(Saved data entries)
┌──
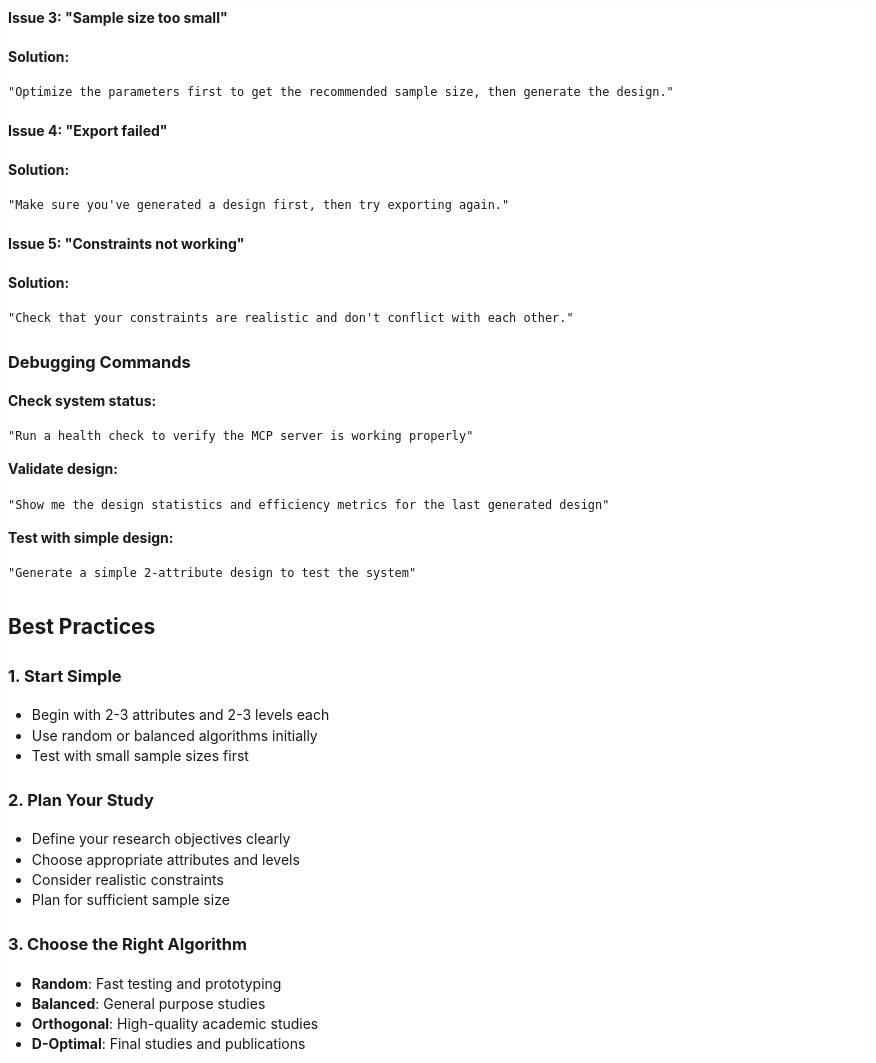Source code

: #### Issue 3: "Sample size too small"
**Solution:**
```
"Optimize the parameters first to get the recommended sample size, then generate the design."
```

#### Issue 4: "Export failed"
**Solution:**
```
"Make sure you've generated a design first, then try exporting again."
```

#### Issue 5: "Constraints not working"
**Solution:**
```
"Check that your constraints are realistic and don't conflict with each other."
```

### Debugging Commands

**Check system status:**
```
"Run a health check to verify the MCP server is working properly"
```

**Validate design:**
```
"Show me the design statistics and efficiency metrics for the last generated design"
```

**Test with simple design:**
```
"Generate a simple 2-attribute design to test the system"
```

## Best Practices

### 1. Start Simple
- Begin with 2-3 attributes and 2-3 levels each
- Use random or balanced algorithms initially
- Test with small sample sizes first

### 2. Plan Your Study
- Define your research objectives clearly
- Choose appropriate attributes and levels
- Consider realistic constraints
- Plan for sufficient sample size

### 3. Choose the Right Algorithm
- **Random**: Fast testing and prototyping
- **Balanced**: General purpose studies
- **Orthogonal**: High-quality academic studies
- **D-Optimal**: Final studies and publications
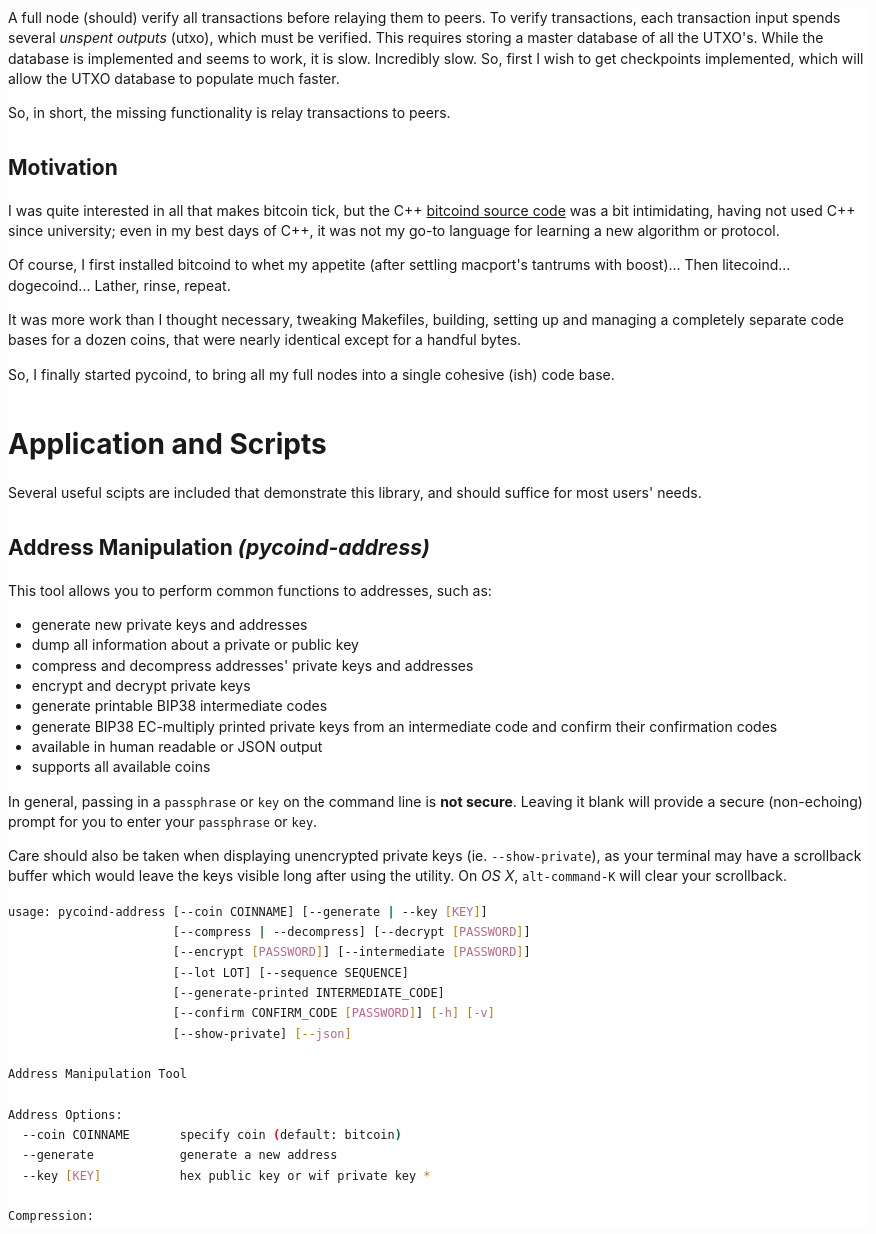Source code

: A full node (should) verify all transactions before relaying them to peers. To verify transactions, each transaction input spends several *unspent outputs* (utxo), which must be verified. This requires storing a master database of all the UTXO's. While the database is implemented and seems to work, it is slow. Incredibly slow. So, first I wish to get checkpoints implemented, which will allow the UTXO database to populate much faster.

So, in short, the missing functionality is relay transactions to peers.


Motivation
----------

I was quite interested in all that makes bitcoin tick, but the C++ [bitcoind source code](https://github.com/bitcoin/bitcoin) was a bit intimidating, having not used C++ since university; even in my best days of C++, it was not my go-to language for learning a new algorithm or protocol.

Of course, I first installed bitcoind to whet my appetite (after settling macport's tantrums with boost)... Then litecoind... dogecoind... Lather, rinse, repeat.

It was more work than I thought necessary, tweaking Makefiles, building, setting up and managing a completely separate code bases for a dozen coins, that were nearly identical except for a handful bytes.

So, I finally started pycoind, to bring all my full nodes into a single cohesive (ish) code base.


Application and Scripts
=======================

Several useful scipts are included that demonstrate this library, and should suffice for most users' needs.


Address Manipulation *(pycoind-address)*
----------------------------------------

This tool allows you to perform common functions to addresses, such as:
* generate new private keys and addresses
* dump all information about a private or public key
* compress and decompress addresses' private keys and addresses
* encrypt and decrypt private keys
* generate printable BIP38 intermediate codes
* generate BIP38 EC-multiply printed private keys from an intermediate code and confirm their confirmation codes
* available in human readable or JSON output
* supports all available coins

In general, passing in a `passphrase` or `key` on the command line is **not secure**. Leaving it blank will provide a secure (non-echoing) prompt for you to enter your `passphrase` or `key`.

Care should also be taken when displaying unencrypted private keys (ie. `--show-private`), as your terminal may have a scrollback buffer which would leave the keys visible long after using the utility. On *OS X*, `alt-command-K` will clear your scrollback.

```bash
usage: pycoind-address [--coin COINNAME] [--generate | --key [KEY]]
                       [--compress | --decompress] [--decrypt [PASSWORD]]
                       [--encrypt [PASSWORD]] [--intermediate [PASSWORD]]
                       [--lot LOT] [--sequence SEQUENCE]
                       [--generate-printed INTERMEDIATE_CODE]
                       [--confirm CONFIRM_CODE [PASSWORD]] [-h] [-v]
                       [--show-private] [--json]

Address Manipulation Tool

Address Options:
  --coin COINNAME       specify coin (default: bitcoin)
  --generate            generate a new address
  --key [KEY]           hex public key or wif private key *

Compression:
```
└──
_Problem details:_
From the data above, how many lines contain the word "Issue"? Give the number alone.

_Response to the exercise:_
3